* _Direction_
Find every line in the data below that contains the word "above", matching case exactly, and copy each of those lines.
Start of Raw records
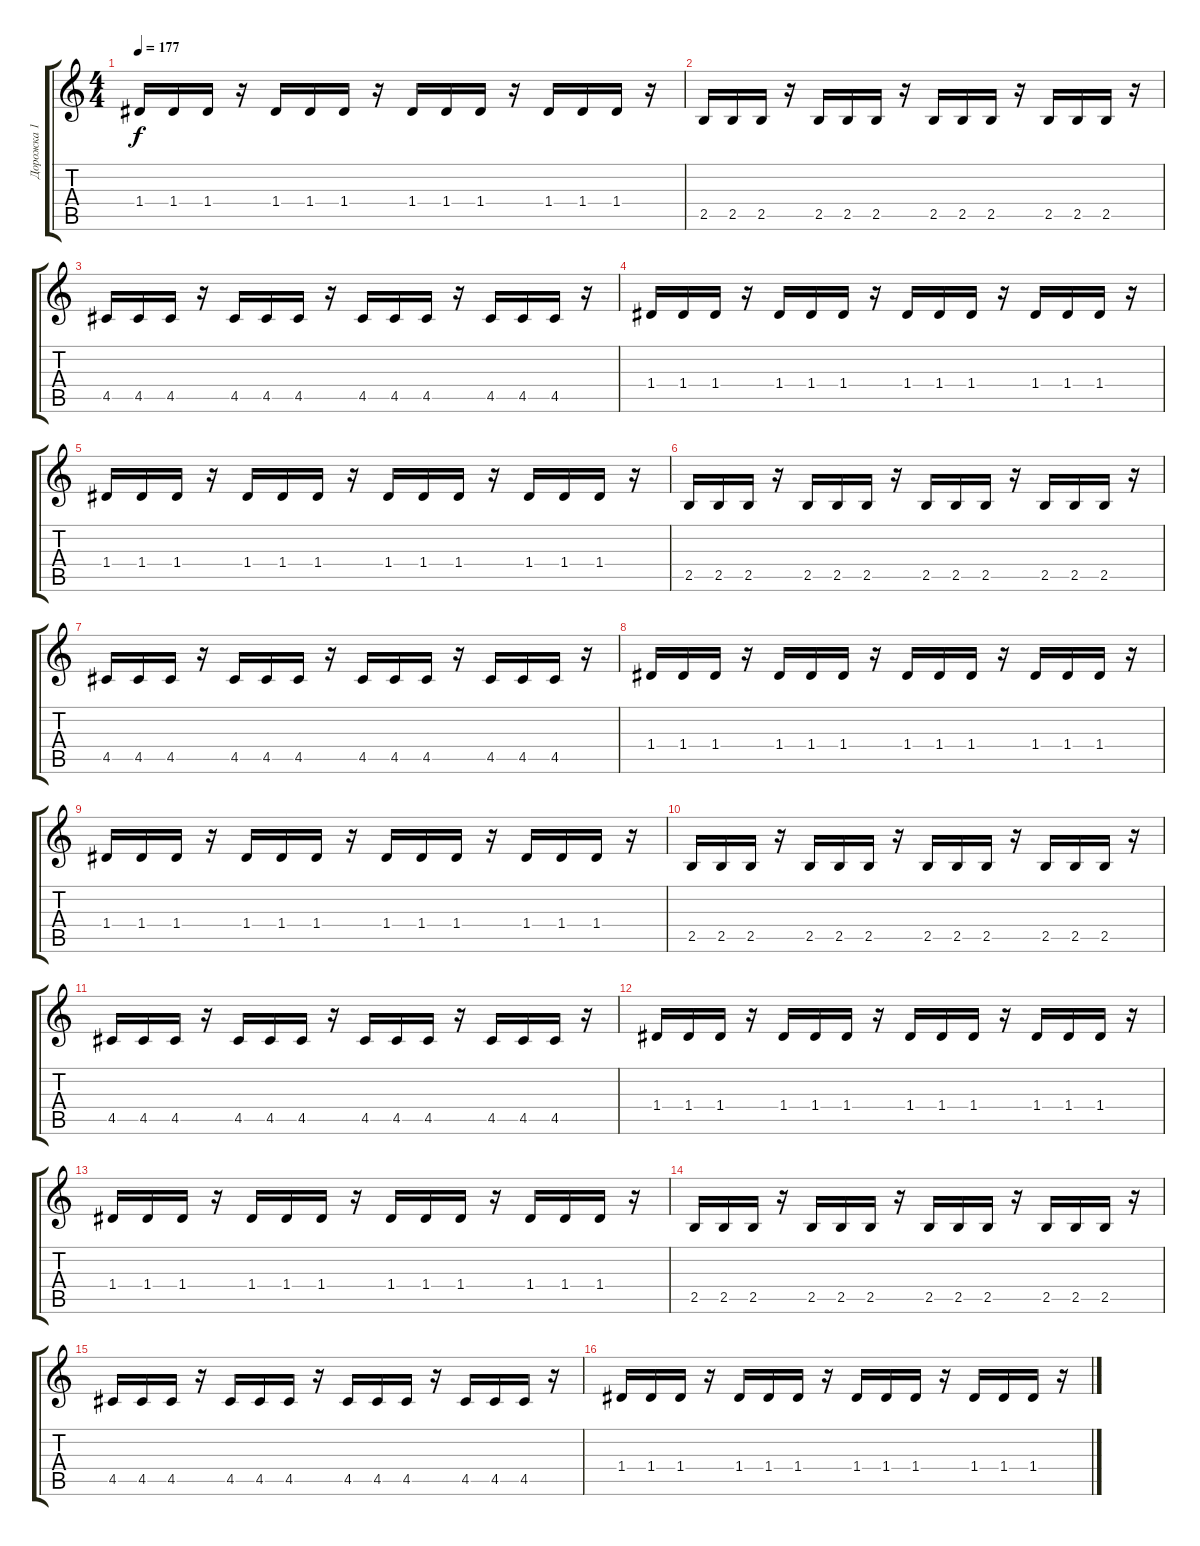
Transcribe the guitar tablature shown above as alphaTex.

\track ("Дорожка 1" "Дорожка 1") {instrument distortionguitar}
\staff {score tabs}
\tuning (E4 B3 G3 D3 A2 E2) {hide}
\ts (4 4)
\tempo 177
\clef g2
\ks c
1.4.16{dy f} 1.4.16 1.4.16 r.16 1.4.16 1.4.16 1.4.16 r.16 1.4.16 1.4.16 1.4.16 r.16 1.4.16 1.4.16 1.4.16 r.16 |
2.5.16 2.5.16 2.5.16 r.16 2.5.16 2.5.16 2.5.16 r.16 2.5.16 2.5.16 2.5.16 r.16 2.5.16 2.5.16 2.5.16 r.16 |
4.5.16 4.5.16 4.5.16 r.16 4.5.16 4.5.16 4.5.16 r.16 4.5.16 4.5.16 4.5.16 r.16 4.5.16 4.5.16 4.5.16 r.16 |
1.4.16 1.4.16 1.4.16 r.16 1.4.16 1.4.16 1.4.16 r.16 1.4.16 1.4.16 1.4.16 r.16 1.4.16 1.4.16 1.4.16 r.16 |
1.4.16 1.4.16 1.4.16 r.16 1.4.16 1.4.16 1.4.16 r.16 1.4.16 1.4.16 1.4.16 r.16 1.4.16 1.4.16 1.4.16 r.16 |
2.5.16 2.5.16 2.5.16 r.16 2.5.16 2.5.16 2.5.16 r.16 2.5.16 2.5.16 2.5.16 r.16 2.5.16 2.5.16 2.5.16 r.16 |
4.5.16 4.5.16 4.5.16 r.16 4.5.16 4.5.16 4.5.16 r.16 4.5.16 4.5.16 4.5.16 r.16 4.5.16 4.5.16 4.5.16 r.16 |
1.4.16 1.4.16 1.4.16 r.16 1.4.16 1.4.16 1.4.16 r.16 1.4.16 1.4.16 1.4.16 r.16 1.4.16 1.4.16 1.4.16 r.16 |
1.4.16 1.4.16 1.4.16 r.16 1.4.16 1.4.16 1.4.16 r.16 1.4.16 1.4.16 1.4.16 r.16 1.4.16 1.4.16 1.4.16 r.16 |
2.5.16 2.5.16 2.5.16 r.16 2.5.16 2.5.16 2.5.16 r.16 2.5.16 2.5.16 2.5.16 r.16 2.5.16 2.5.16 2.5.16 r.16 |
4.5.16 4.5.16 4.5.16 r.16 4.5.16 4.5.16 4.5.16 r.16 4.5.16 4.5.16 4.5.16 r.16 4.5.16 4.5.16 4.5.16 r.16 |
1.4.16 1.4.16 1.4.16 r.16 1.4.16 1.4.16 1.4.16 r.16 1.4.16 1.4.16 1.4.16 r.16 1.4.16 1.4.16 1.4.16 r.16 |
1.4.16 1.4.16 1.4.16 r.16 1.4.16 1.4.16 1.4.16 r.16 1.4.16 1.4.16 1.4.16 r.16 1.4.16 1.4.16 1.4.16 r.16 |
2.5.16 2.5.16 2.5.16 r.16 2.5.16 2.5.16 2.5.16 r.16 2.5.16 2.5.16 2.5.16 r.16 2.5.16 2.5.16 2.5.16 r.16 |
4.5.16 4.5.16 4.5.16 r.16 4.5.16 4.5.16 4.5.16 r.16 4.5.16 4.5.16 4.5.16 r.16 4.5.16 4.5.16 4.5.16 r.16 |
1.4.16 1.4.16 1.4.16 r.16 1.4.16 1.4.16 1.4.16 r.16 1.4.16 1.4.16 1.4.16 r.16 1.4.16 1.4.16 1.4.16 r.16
End of Raw records
Start of Raw records
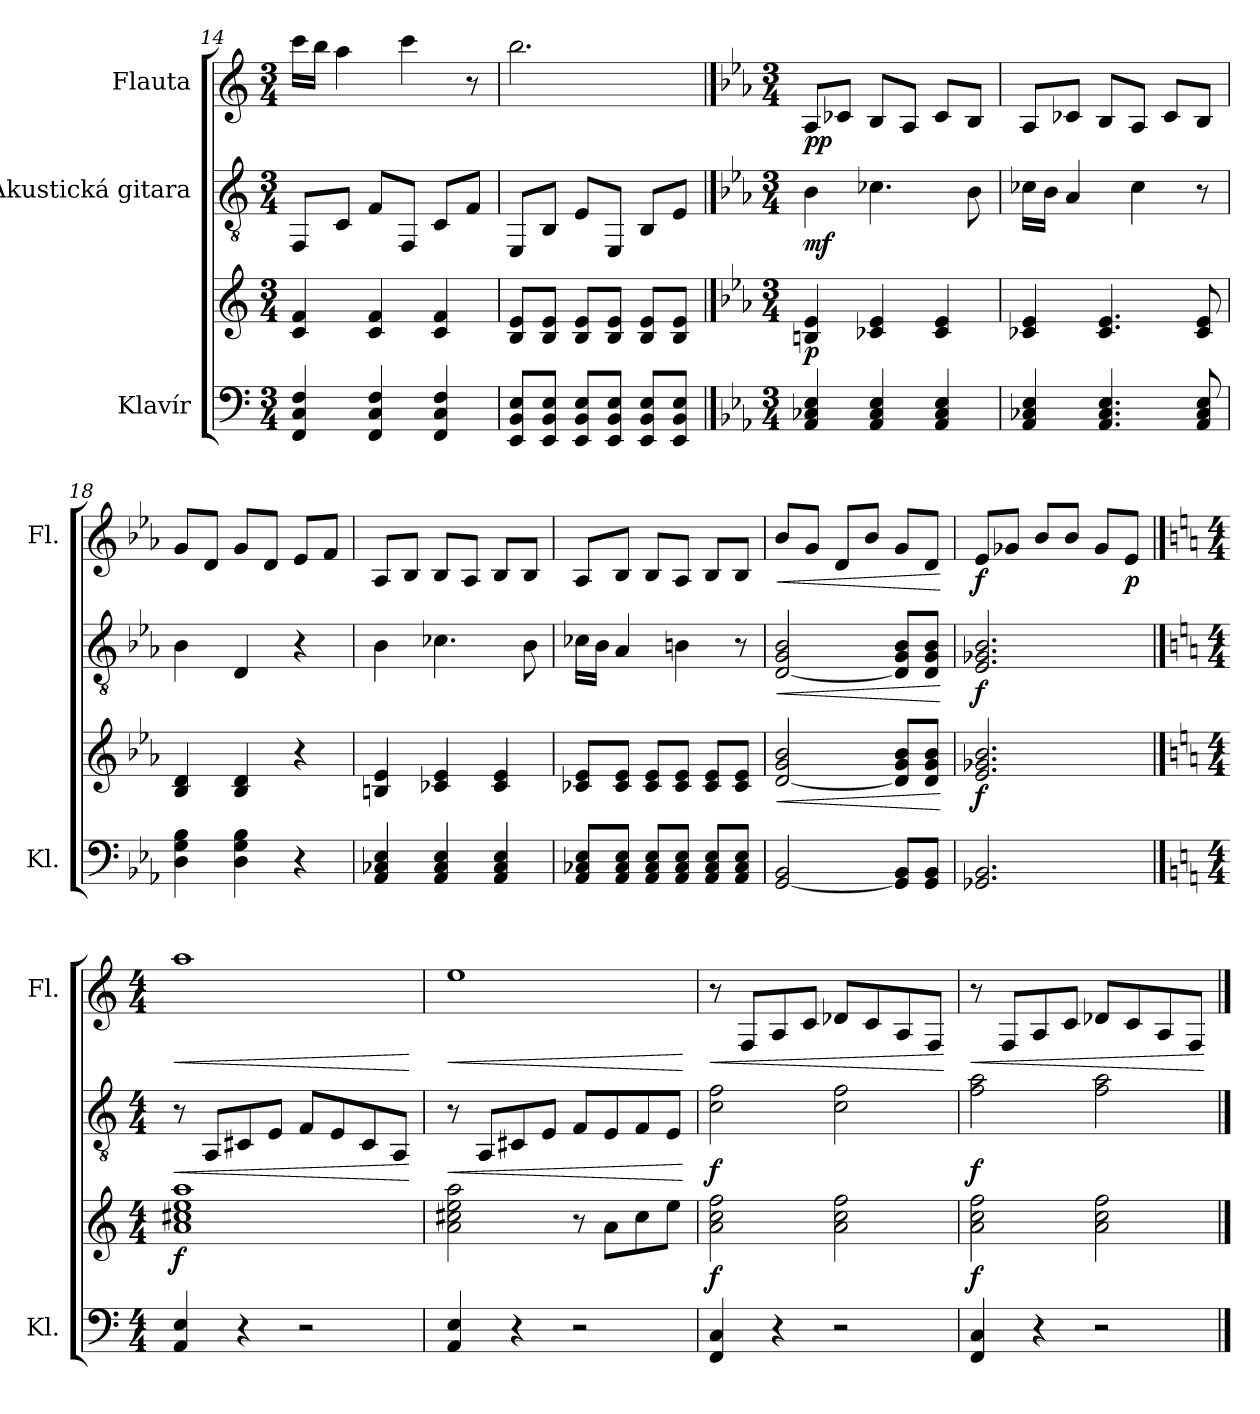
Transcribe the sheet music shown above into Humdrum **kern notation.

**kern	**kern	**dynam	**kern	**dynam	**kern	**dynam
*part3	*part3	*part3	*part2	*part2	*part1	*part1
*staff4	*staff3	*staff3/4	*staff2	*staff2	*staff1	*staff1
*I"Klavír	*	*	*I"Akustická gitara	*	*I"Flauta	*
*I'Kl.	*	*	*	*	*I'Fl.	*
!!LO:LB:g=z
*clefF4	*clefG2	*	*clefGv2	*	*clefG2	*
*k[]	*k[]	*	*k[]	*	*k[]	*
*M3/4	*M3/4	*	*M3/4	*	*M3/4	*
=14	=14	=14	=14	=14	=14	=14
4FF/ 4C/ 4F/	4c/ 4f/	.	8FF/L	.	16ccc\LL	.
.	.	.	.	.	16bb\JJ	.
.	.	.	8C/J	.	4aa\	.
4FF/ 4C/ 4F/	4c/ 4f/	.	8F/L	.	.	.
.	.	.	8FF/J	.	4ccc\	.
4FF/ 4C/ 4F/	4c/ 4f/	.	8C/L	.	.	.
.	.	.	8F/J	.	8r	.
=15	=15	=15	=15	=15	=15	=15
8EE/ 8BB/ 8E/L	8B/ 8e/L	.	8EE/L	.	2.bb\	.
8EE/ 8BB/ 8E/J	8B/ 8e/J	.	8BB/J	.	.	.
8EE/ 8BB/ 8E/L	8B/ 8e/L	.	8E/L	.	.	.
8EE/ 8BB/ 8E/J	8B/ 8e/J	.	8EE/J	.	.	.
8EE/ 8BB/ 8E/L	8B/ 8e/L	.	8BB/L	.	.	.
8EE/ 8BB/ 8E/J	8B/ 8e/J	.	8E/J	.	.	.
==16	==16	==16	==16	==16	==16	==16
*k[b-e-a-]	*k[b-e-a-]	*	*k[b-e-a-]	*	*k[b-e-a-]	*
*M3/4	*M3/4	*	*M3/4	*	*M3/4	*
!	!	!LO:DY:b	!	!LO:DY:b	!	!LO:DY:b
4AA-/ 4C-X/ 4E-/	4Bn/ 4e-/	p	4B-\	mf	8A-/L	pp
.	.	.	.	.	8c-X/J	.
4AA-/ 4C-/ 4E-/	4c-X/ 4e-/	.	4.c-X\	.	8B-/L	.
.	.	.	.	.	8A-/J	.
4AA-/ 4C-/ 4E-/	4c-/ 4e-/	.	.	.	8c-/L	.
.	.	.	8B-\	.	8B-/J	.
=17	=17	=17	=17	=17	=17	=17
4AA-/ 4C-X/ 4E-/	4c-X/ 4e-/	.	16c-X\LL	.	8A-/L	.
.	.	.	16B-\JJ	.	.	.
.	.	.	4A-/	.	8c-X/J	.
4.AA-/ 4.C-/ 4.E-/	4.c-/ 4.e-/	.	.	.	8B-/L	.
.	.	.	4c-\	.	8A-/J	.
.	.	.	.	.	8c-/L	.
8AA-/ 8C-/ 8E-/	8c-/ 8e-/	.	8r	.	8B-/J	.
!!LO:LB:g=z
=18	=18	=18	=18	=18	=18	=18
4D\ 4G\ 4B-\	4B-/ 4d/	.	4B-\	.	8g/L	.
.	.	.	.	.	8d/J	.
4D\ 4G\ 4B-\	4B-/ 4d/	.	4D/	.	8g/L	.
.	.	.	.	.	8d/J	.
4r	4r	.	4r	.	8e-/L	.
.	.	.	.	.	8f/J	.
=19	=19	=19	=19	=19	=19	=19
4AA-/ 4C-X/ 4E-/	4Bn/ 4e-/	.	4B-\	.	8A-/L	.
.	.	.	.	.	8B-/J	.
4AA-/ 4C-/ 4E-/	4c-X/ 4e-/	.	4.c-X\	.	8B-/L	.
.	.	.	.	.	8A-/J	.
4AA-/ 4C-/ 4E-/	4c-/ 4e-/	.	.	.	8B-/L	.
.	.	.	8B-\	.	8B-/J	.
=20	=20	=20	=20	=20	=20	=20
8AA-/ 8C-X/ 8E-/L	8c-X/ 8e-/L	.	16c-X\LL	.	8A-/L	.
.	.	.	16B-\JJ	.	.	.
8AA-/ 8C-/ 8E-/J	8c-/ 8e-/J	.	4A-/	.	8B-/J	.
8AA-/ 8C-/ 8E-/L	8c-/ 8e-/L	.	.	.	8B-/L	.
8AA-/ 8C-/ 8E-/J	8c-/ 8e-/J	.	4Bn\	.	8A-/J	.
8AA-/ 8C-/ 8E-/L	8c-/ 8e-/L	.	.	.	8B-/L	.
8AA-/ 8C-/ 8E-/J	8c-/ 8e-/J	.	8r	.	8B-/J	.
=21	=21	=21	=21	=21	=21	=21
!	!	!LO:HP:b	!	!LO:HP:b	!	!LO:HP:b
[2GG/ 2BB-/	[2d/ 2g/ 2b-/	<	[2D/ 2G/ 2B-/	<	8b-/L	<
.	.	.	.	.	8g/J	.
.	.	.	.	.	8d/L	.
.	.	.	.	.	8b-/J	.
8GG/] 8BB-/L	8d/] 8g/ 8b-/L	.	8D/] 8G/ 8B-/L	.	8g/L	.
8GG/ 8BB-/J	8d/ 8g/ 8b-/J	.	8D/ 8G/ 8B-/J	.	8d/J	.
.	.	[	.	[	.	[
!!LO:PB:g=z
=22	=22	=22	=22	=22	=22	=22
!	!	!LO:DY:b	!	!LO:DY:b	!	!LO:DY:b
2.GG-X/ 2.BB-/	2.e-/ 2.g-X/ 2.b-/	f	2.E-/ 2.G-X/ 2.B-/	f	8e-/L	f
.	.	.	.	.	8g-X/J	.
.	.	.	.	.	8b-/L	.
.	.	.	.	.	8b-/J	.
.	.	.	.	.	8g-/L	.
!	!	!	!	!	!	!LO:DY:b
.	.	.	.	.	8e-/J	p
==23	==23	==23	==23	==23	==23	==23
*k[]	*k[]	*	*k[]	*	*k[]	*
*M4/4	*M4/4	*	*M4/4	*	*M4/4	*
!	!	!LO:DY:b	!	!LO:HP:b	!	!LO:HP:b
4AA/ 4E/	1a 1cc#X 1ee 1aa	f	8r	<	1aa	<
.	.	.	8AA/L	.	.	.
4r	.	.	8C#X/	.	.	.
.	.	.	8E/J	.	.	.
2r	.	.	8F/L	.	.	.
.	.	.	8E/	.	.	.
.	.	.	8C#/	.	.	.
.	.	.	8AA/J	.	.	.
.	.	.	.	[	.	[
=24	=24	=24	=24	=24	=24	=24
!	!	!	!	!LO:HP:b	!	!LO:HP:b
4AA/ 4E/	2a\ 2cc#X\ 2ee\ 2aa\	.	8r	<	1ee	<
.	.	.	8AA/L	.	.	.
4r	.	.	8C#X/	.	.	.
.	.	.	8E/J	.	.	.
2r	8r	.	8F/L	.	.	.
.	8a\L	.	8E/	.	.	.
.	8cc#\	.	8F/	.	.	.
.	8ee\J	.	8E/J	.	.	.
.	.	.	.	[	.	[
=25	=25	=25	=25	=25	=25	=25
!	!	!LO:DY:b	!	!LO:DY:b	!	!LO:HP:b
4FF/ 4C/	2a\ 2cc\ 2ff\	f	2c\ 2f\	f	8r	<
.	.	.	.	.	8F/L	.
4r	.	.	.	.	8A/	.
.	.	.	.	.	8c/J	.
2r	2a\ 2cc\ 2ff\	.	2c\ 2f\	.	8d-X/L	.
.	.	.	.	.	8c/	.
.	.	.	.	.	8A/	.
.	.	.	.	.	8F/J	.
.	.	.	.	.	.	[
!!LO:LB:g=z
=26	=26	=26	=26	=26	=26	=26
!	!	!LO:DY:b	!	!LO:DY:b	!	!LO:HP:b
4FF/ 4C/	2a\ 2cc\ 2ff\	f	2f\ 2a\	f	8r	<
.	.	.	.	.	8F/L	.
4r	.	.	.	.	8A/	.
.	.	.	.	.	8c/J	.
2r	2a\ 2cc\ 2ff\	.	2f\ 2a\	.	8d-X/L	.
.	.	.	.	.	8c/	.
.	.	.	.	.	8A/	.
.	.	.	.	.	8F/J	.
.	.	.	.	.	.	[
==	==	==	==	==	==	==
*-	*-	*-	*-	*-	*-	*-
End of Raw records
Start of Raw records
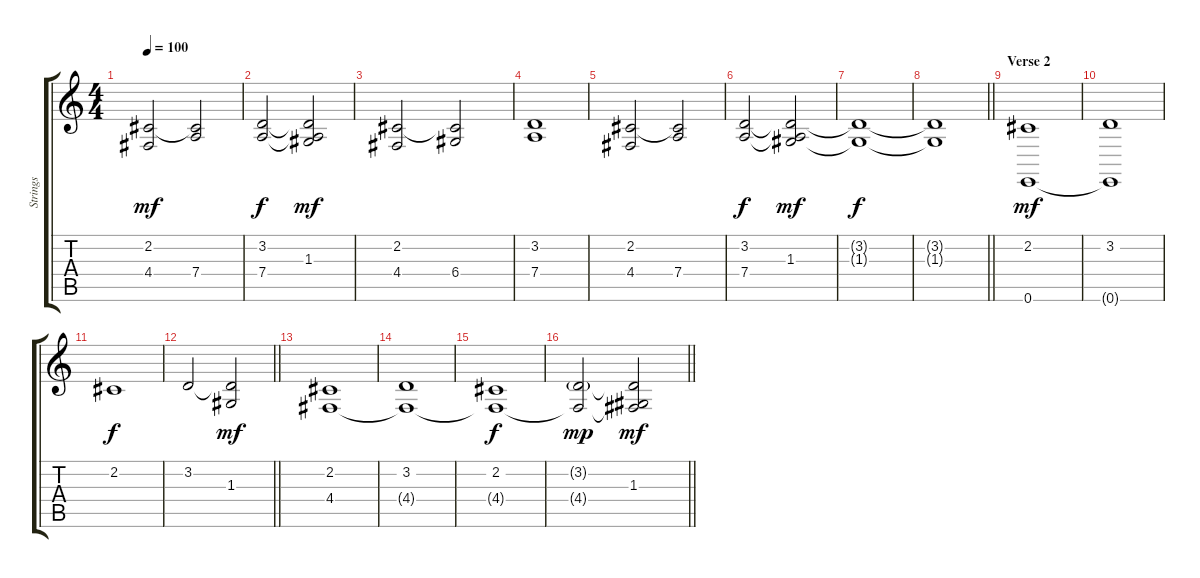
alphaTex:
End of Raw records
* _Answer to the exercise_
Transcribe the guitar tablature shown above as alphaTex.
Transcribe the sheet music shown above into Humdrum **kern notation.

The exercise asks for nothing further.